Click chemistry and bioorthogonal chemistry won this year’s Nobel Prize in Chemistry… but what is it?
The Nobel Prize was awarded to three researchers – Carolyn Bertozzi, Morten Meldal and Barry Sharpless. Between them and their teams, the researchers developed an elegant series of reactions that are used everywhere in chemical preparation and have helped in particular in the production of pharmaceuticals, DNA mapping and the development of cancer treatments.
So what exactly did they do?
Resume of reactions
Assembling new molecules, sometimes atom by atom, is the driving force behind much chemistry. It is at the heart of all pharmaceutical development, and also vital to materials science, recycling and agricultural chemistry – among others.
Over the past century, chemists have developed tens of thousands of different reactions to produce these substances.
At this stage, it’s possible to make almost any molecule you can imagine – but you might need, say, six years, diamond-bearing anvils and some very powerful lasers.
If you’re trying to make a lot, you need to be able to do it cheaply, accurately, and with as few toxic ingredients as possible.
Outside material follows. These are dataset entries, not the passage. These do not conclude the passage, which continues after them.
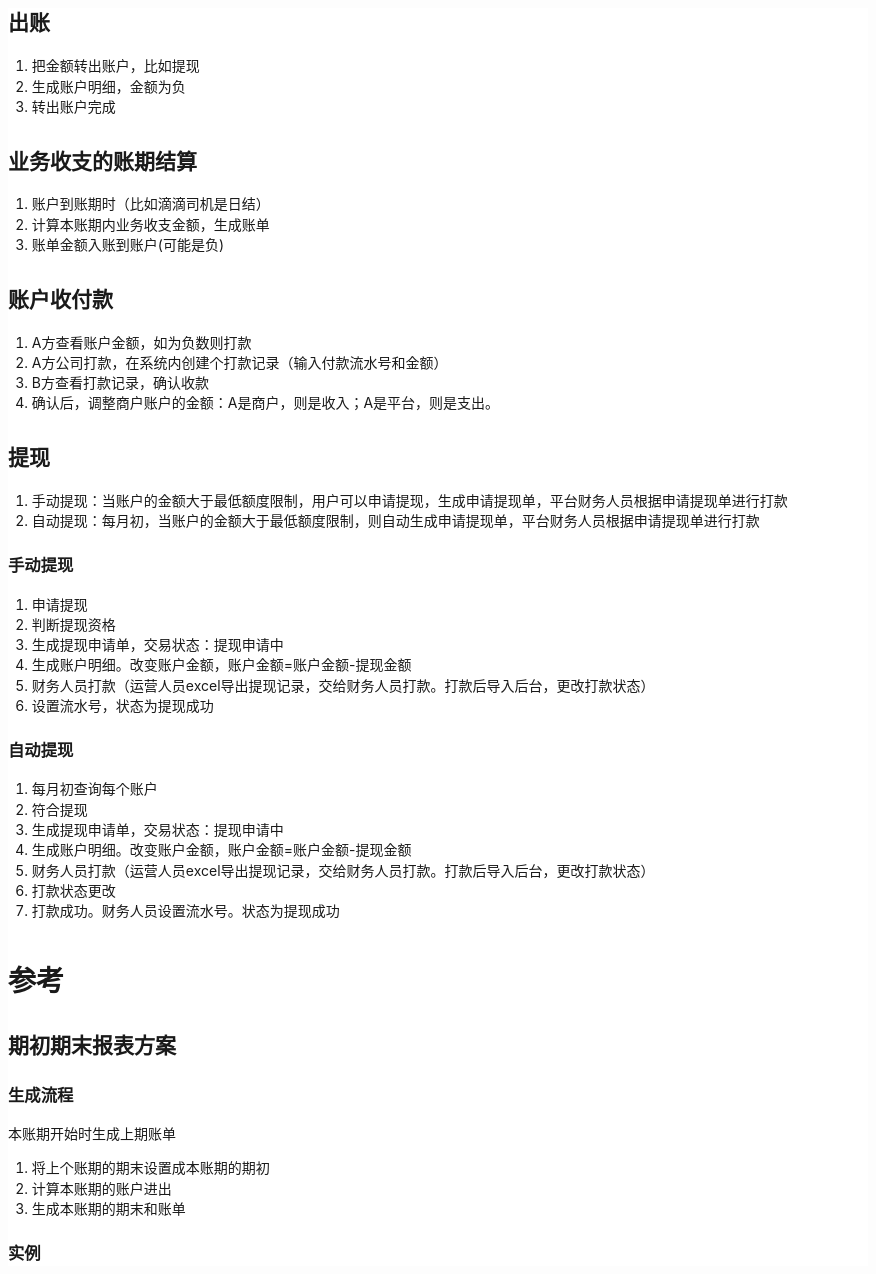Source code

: ## 出账
1. 把金额转出账户，比如提现
1. 生成账户明细，金额为负
1. 转出账户完成

## 业务收支的账期结算
1. 账户到账期时（比如滴滴司机是日结）
1. 计算本账期内业务收支金额，生成账单
1. 账单金额入账到账户(可能是负)

## 账户收付款
1. A方查看账户金额，如为负数则打款
1. A方公司打款，在系统内创建个打款记录（输入付款流水号和金额）
1. B方查看打款记录，确认收款
1. 确认后，调整商户账户的金额：A是商户，则是收入；A是平台，则是支出。

## 提现
1. 手动提现：当账户的金额大于最低额度限制，用户可以申请提现，生成申请提现单，平台财务人员根据申请提现单进行打款
1. 自动提现：每月初，当账户的金额大于最低额度限制，则自动生成申请提现单，平台财务人员根据申请提现单进行打款

### 手动提现
1. 申请提现
1. 判断提现资格
1. 生成提现申请单，交易状态：提现申请中
1. 生成账户明细。改变账户金额，账户金额=账户金额-提现金额
1. 财务人员打款（运营人员excel导出提现记录，交给财务人员打款。打款后导入后台，更改打款状态）
1. 设置流水号，状态为提现成功

### 自动提现
1. 每月初查询每个账户
1. 符合提现
1. 生成提现申请单，交易状态：提现申请中
1. 生成账户明细。改变账户金额，账户金额=账户金额-提现金额
1. 财务人员打款（运营人员excel导出提现记录，交给财务人员打款。打款后导入后台，更改打款状态）
1. 打款状态更改
1. 打款成功。财务人员设置流水号。状态为提现成功

# 参考
## 期初期末报表方案
### 生成流程
本账期开始时生成上期账单

1. 将上个账期的期末设置成本账期的期初
1. 计算本账期的账户进出
1. 生成本账期的期末和账单
### 实例
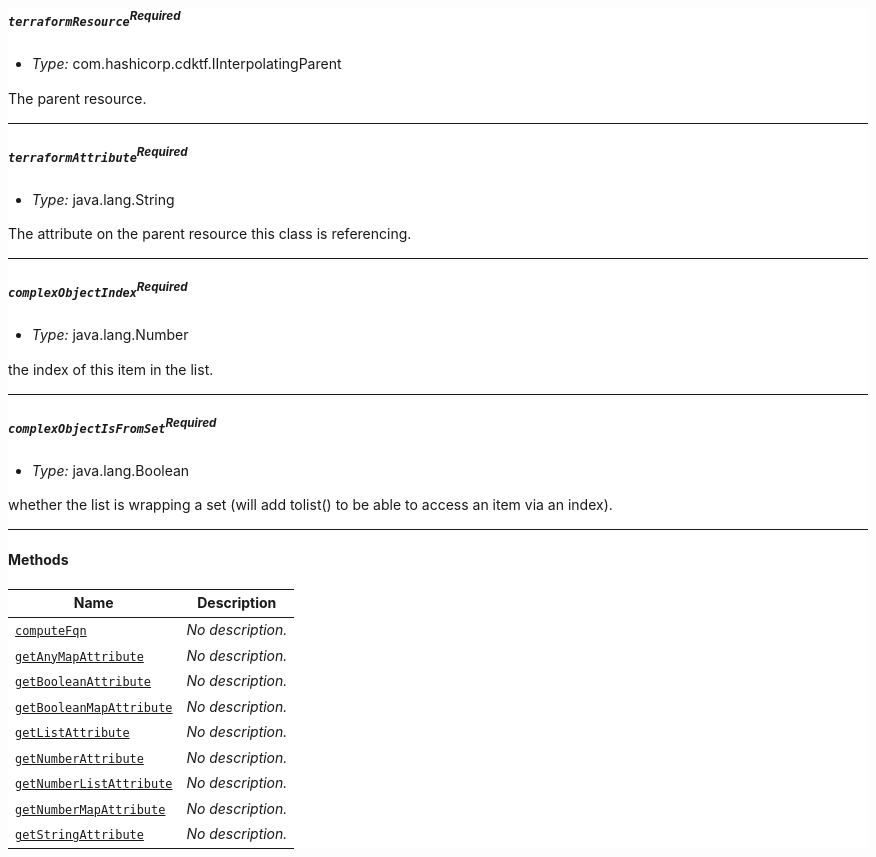 
##### `terraformResource`<sup>Required</sup> <a name="terraformResource" id="@cdktf/provider-opentelekomcloud.dataOpentelekomcloudRmsResourceRelationshipsV1.DataOpentelekomcloudRmsResourceRelationshipsV1RelationsOutputReference.Initializer.parameter.terraformResource"></a>

- *Type:* com.hashicorp.cdktf.IInterpolatingParent

The parent resource.

---

##### `terraformAttribute`<sup>Required</sup> <a name="terraformAttribute" id="@cdktf/provider-opentelekomcloud.dataOpentelekomcloudRmsResourceRelationshipsV1.DataOpentelekomcloudRmsResourceRelationshipsV1RelationsOutputReference.Initializer.parameter.terraformAttribute"></a>

- *Type:* java.lang.String

The attribute on the parent resource this class is referencing.

---

##### `complexObjectIndex`<sup>Required</sup> <a name="complexObjectIndex" id="@cdktf/provider-opentelekomcloud.dataOpentelekomcloudRmsResourceRelationshipsV1.DataOpentelekomcloudRmsResourceRelationshipsV1RelationsOutputReference.Initializer.parameter.complexObjectIndex"></a>

- *Type:* java.lang.Number

the index of this item in the list.

---

##### `complexObjectIsFromSet`<sup>Required</sup> <a name="complexObjectIsFromSet" id="@cdktf/provider-opentelekomcloud.dataOpentelekomcloudRmsResourceRelationshipsV1.DataOpentelekomcloudRmsResourceRelationshipsV1RelationsOutputReference.Initializer.parameter.complexObjectIsFromSet"></a>

- *Type:* java.lang.Boolean

whether the list is wrapping a set (will add tolist() to be able to access an item via an index).

---

#### Methods <a name="Methods" id="Methods"></a>

| **Name** | **Description** |
| --- | --- |
| <code><a href="#@cdktf/provider-opentelekomcloud.dataOpentelekomcloudRmsResourceRelationshipsV1.DataOpentelekomcloudRmsResourceRelationshipsV1RelationsOutputReference.computeFqn">computeFqn</a></code> | *No description.* |
| <code><a href="#@cdktf/provider-opentelekomcloud.dataOpentelekomcloudRmsResourceRelationshipsV1.DataOpentelekomcloudRmsResourceRelationshipsV1RelationsOutputReference.getAnyMapAttribute">getAnyMapAttribute</a></code> | *No description.* |
| <code><a href="#@cdktf/provider-opentelekomcloud.dataOpentelekomcloudRmsResourceRelationshipsV1.DataOpentelekomcloudRmsResourceRelationshipsV1RelationsOutputReference.getBooleanAttribute">getBooleanAttribute</a></code> | *No description.* |
| <code><a href="#@cdktf/provider-opentelekomcloud.dataOpentelekomcloudRmsResourceRelationshipsV1.DataOpentelekomcloudRmsResourceRelationshipsV1RelationsOutputReference.getBooleanMapAttribute">getBooleanMapAttribute</a></code> | *No description.* |
| <code><a href="#@cdktf/provider-opentelekomcloud.dataOpentelekomcloudRmsResourceRelationshipsV1.DataOpentelekomcloudRmsResourceRelationshipsV1RelationsOutputReference.getListAttribute">getListAttribute</a></code> | *No description.* |
| <code><a href="#@cdktf/provider-opentelekomcloud.dataOpentelekomcloudRmsResourceRelationshipsV1.DataOpentelekomcloudRmsResourceRelationshipsV1RelationsOutputReference.getNumberAttribute">getNumberAttribute</a></code> | *No description.* |
| <code><a href="#@cdktf/provider-opentelekomcloud.dataOpentelekomcloudRmsResourceRelationshipsV1.DataOpentelekomcloudRmsResourceRelationshipsV1RelationsOutputReference.getNumberListAttribute">getNumberListAttribute</a></code> | *No description.* |
| <code><a href="#@cdktf/provider-opentelekomcloud.dataOpentelekomcloudRmsResourceRelationshipsV1.DataOpentelekomcloudRmsResourceRelationshipsV1RelationsOutputReference.getNumberMapAttribute">getNumberMapAttribute</a></code> | *No description.* |
| <code><a href="#@cdktf/provider-opentelekomcloud.dataOpentelekomcloudRmsResourceRelationshipsV1.DataOpentelekomcloudRmsResourceRelationshipsV1RelationsOutputReference.getStringAttribute">getStringAttribute</a></code> | *No description.* |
Here comes American chemist Karl Barry Sharpless. During the 1990s and early 2000s, he and his research team refined a list of chemical reactions around a number of requirements, including:
- They can be applied to a wide range of reactants
- They work under simple reaction conditions – no ridiculous temperatures or pressures
- They should require non-offensive solvents and produce inappropriate by-products
- They should be efficient, with high yields of what you want to make
They summarized these reactions in a 2001 paper as “Click Chemistry.” These reactions have become simple, effective tools in any chemist’s arsenal.
Sharpless, who had already won the Nobel Prize in Chemistry in 2001 for other work, becomes the fifth person to win two Nobel Prizes and the second to win two Chemistry Prizes.
Copper catalyst kills click chemistry
Among Sharpless et al.’s clicks, there was one reaction that had particularly high potential: a reaction called 1,3-dipolar cycle addition.
This reaction was fast and efficient, but in the advent of click chemistry, it lacked precision and often needed stringent requirements to make it work.
The next leap was made by Sharpless and the Danish chemist Morten Meldal independently.
Both teams of researchers developed a copper catalyst that, like a pair of hands fastening a seat belt, joins the two reactants together neatly and efficiently. It works in a few hours, in a variety of environments, at room temperature.
The possibilities of the copper catalyst were so exciting that manufacturers quickly began sourcing reagents they knew would be useful for it. It has become an extremely common reaction in chemistry.
To become bio-orthogonal
The copper click catalyst is very good at its job, but it doesn’t work in every environment.
Biological applications have been particularly limited because copper ions are very toxic to cells.
But American chemist Carolyn R. Bertozzi, along with her research team, found an alternative to copper. They realized that a class of large carbon-based molecules, called cycloalkynes, could take the place of copper.
This customized reaction could then work in lab-based human cells.
This discovery led to Bertozzi’s development of “bioorthogonal” chemistry, or reactions that occur on the surface of a cell without disrupting the cell’s behavior. The reactions have even been shown to work in live mice.
Bioorthogonal chemistry has now become a valuable tool for the study of cells of all types. It has also been critical to the development of many different cancer drugs that are currently in clinical trials.
Bertozzi is the eighth woman to win the Nobel Prize in Chemistry and among the first openly LGBT Nobel laureates in science.